Sir Harry Clive gave away the bride, and little Dot, his daughter, was one of the bride's-maids. Lady Clive declared that she had never been so happy in her life as in the hour when Lady Vera was married to her darling brother.

People said afterward that they were the handsomest couple ever married in London. Colonel Lockhart was so grandly handsome, Lady Vera so dazzlingly fair. Her bridal dress was a marvel of richness and beauty.

Her trousseau was all that could be desired by a woman's heart. The bridal gifts were numerous and costly. The countess was so much admired, and her sad and romantic story had excited such interest and sympathy that her friends vied with each other in the beauty and richness of their gifts, as if desirous to add in every way to the pleasure of her bridal-hour.

Colonel Lockhart scarcely knew what to give his bride, her gifts were so varied and so costly, but he studied out a design of his own, and had the jeweler reproduce it. It was a beautiful locket, containing his own picture. The setting on the carved back was a perfect crimson rose, formed of magnificent rubies.

"In memory of the rose whose message failed that night when I went back to America," he said, with a smile, as he placed it in her hand.

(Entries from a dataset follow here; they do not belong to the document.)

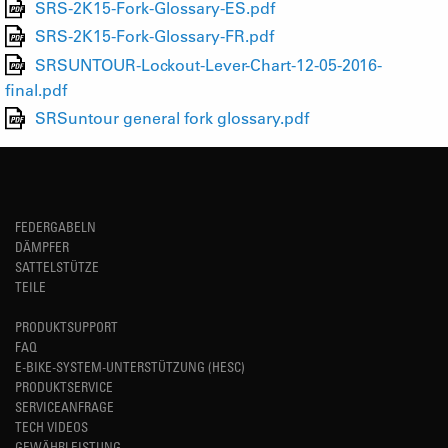
SRS-2K15-Fork-Glossary-ES.pdf
SRS-2K15-Fork-Glossary-FR.pdf
SRSUNTOUR-Lockout-Lever-Chart-12-05-2016-
final.pdf
SRSuntour general fork glossary.pdf
FEDERGABELN
DÄMPFER
SATTELSTÜTZE
TEILE
PRODUKTSUPPORT
FAQ
E-BIKE-SYSTEM-UNTERSTÜTZUNG (HESC)
PRODUKTSERVICE
SERVICEANFRAGE
TECH VIDEOS
GEWÄHRLEISTUNG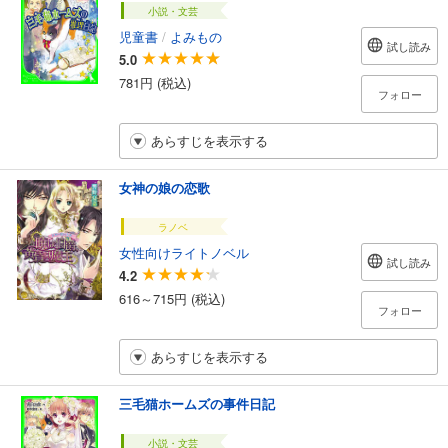
小説・文芸
児童書
/
よみもの
試し読み
5.0
781円 (税込)
フォロー
あらすじを表示する
女神の娘の恋歌
ラノベ
女性向けライトノベル
試し読み
4.2
616～715円 (税込)
フォロー
あらすじを表示する
三毛猫ホームズの事件日記
小説・文芸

She sighed and smiled as memory brought back that night with its hopes, and fears, and crowning failure. She remembered the song and the rose, and how both had failed to carry their story to his wounded heart. Then she opened the locket, and forgot all else in the sight of her husband's handsome, happy face beaming out upon her.

"Oh, how I thank you, Philip," she cried, rapturously. "It is beautiful."

"The picture or the locket?" he asks, laughing, yet inwardly deeply moved.

"Both," she answers, pressing the crimson flower of her lips upon the pictured face. "This shall always be my dearest jewel!"